Monday, 13 January 2020
Hall B (Boston Convention and Exhibition Center)
Handout (1.0 MB)
Storm Data is the primary record of severe weather events in the United States, like hail. However, many previous evaluations of Storm Data hail reports reveal that the reports have limited applicability towards developing hail sizing algorithms due to large uncertainties and inaccuracies in report location and magnitude, and the sparsity of the reports. A major effort ongoing at CIMMS/NSSL has been using the Severe Hazards Analysis and Verification Experiment (SHAVE) to improve hail sizing and classification algorithms for both polarimetric radars and the Multi-Radar, Multi-Sensor (MRMS) system. The SHAVE data set includes 731 cases from the ten years of operations and the reports are at high-resolution, comparable to the MRMS horizontal grid spacing.

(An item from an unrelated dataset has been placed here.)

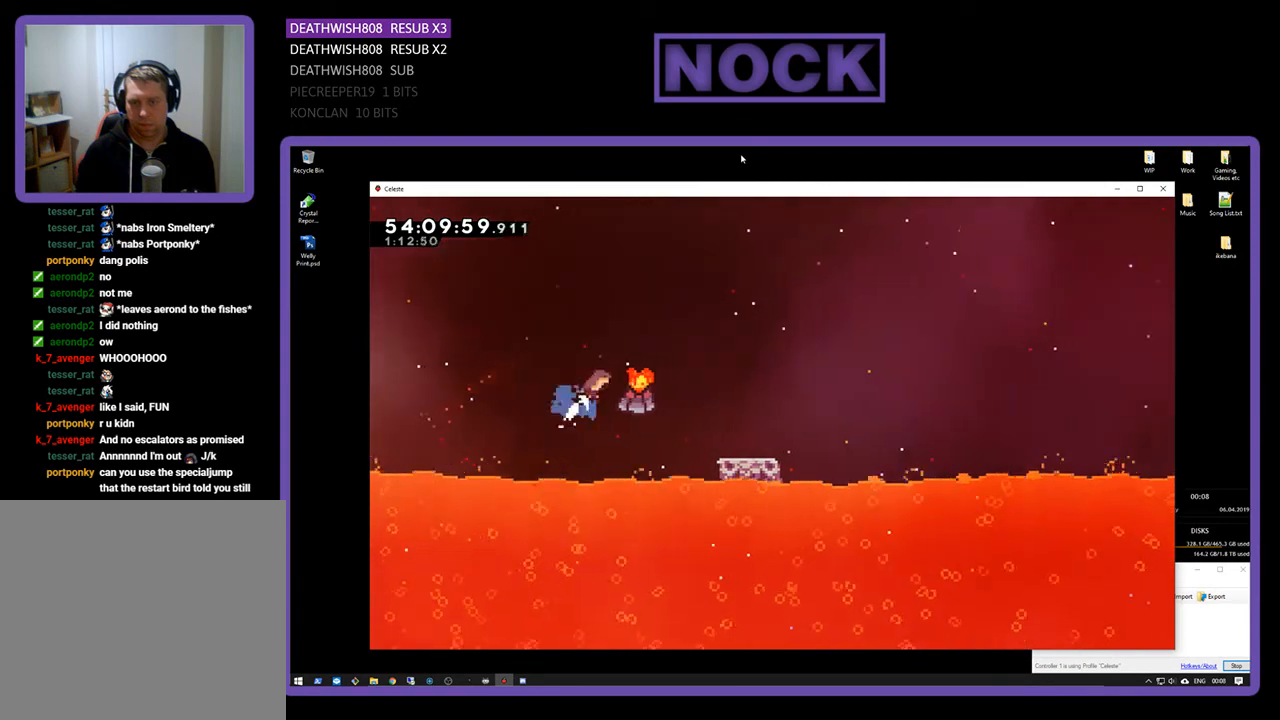
{"buttons": ["R2", "DPAD_RIGHT"], "right_stick": "center", "events": [[33, "CIRCLE", "up"]]}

For this presentation, vertical reflectivity profiles from MRMS combined with near-storm environment (NSE) data have been paired to both Storm Data and SHAVE reports. The Storm Data reports span the years 2005 through 2011 and the MRMS data comes from the Multi-Year Reanalysis of Remotely Sensed Storms (MYRORSS). The vertical profiles and associated NSE data have been processed through different machine learning techniques to evaluate the ability of both data sets and techniques to produce an algorithm that can accurately size or classify hail. The differences in algorithm skill using Storm Data as the training set, compared to training with SHAVE, will be discussed with respect to large databases and data quality.